A Vinon sur Verdon, Solaire Direct installe le premier parc solaire français

 En novembre prochain, la petite commune de Vinon-sur-Verdon signera une première nationale avec l’entrée en fonction, sur son territoire, d’un « parc photovoltaïque » de dix hectares et d’une puissance de quatre mégawatts. Suivront d’autres projets, en passe d’être finalisés dans les Alpes-de-Haute-Provence (Sainte-Tulle, Les Mées et Oraison), constituant, par leur puissance cumulée, le plus grand parc photovoltaïque de notre pays, très en retard dans ce domaine. Une dizaine d’autres implantations sont programmées par la suite dans le Var, notamment à Brignoles et à Gonfaron.Aux commandes de cette « accélération solaire » : la société Solairedirect, créée fin 2006. Cet opérateur spécialisé s’est dotée d’une grande puissance de feu avec des actionnaires de premier plan (TechFund, Demeter Partner, Schneider electric) et d’un partenariat solide avec la Caisse des dépôts et consignations, sur cinq des six principaux projets programmés.

De quoi assurer des financements à 100 % et la maîtrise des technologies, via des associations avec les entreprises leaders dans ce domaine, les collectivités locales n’intervenant que dans le cadre de baux emphytéotiques (longue durée) ou pour apporter leur soutien aux procédures administratives (révision des POS/PLU, enquêtes publiques)… « Nous nous assurons toujours que nos projets suscitent un consensus avec les communes et leurs populations.
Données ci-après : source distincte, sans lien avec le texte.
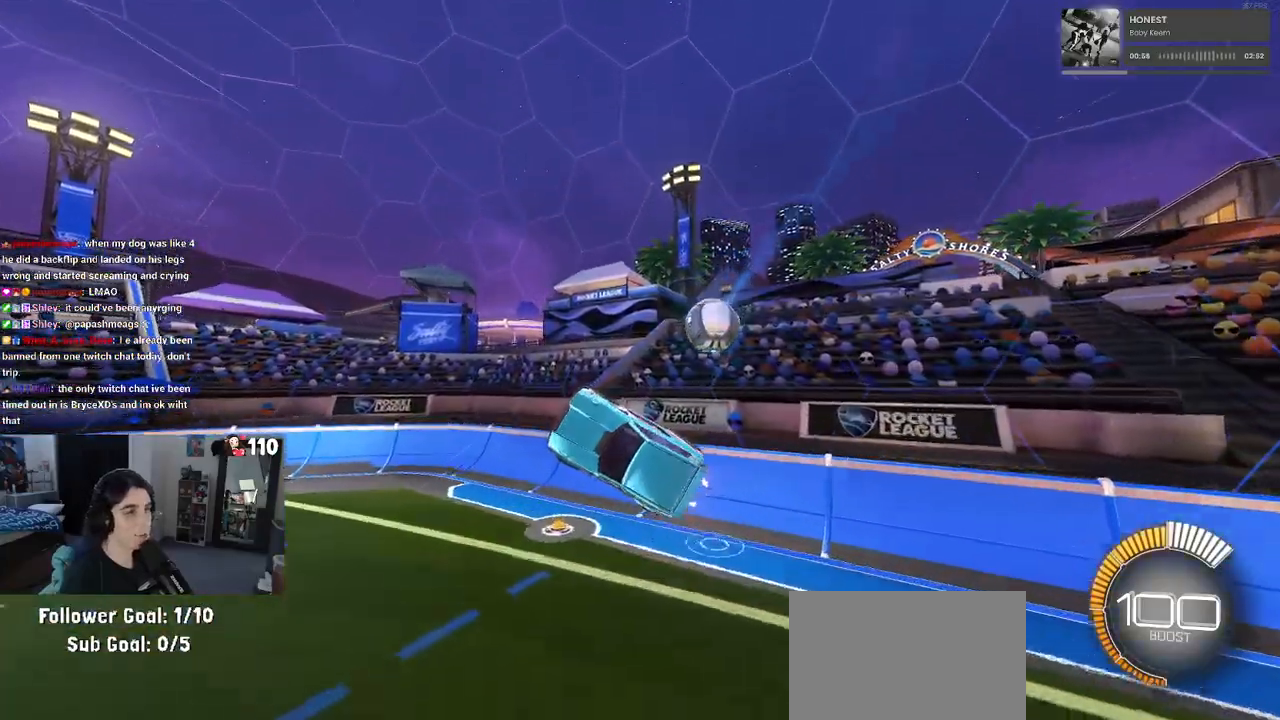
{"buttons": [], "left_stick": "center", "right_stick": "center", "events": [[50, "left_stick", "up-right"], [167, "left_stick", "up"], [333, "left_stick", "center"]]}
Il est hors de question de causer des dommages au tissu social et aux politiques locaux. Ça fait partie de notre stratégie », affirme Thierry Lepercq, le P.-D.G. de l’entreprise.

Impacts limités

Au-delà des recettes fiscales, plusieurs arguments sont présentés pour convaincre élus et habitants du bien-fondé des parcs photovoltaïques. Implantées sur des terrains en friche, ces installations ne dépassent pas les quatre mètres de haut, ont peu d’impacts sur l’environnement, et n’engendrent pas de nuisances sonores.

Quatre ou cinq mois suffisent pour installer une « centrale », puisqu’il ne s’agit pas de très haute technologie. De même, au bout d’une trentaine d’années, le dispositif peut être recyclé et le terrain rendu, « sans dommages », au propriétaire.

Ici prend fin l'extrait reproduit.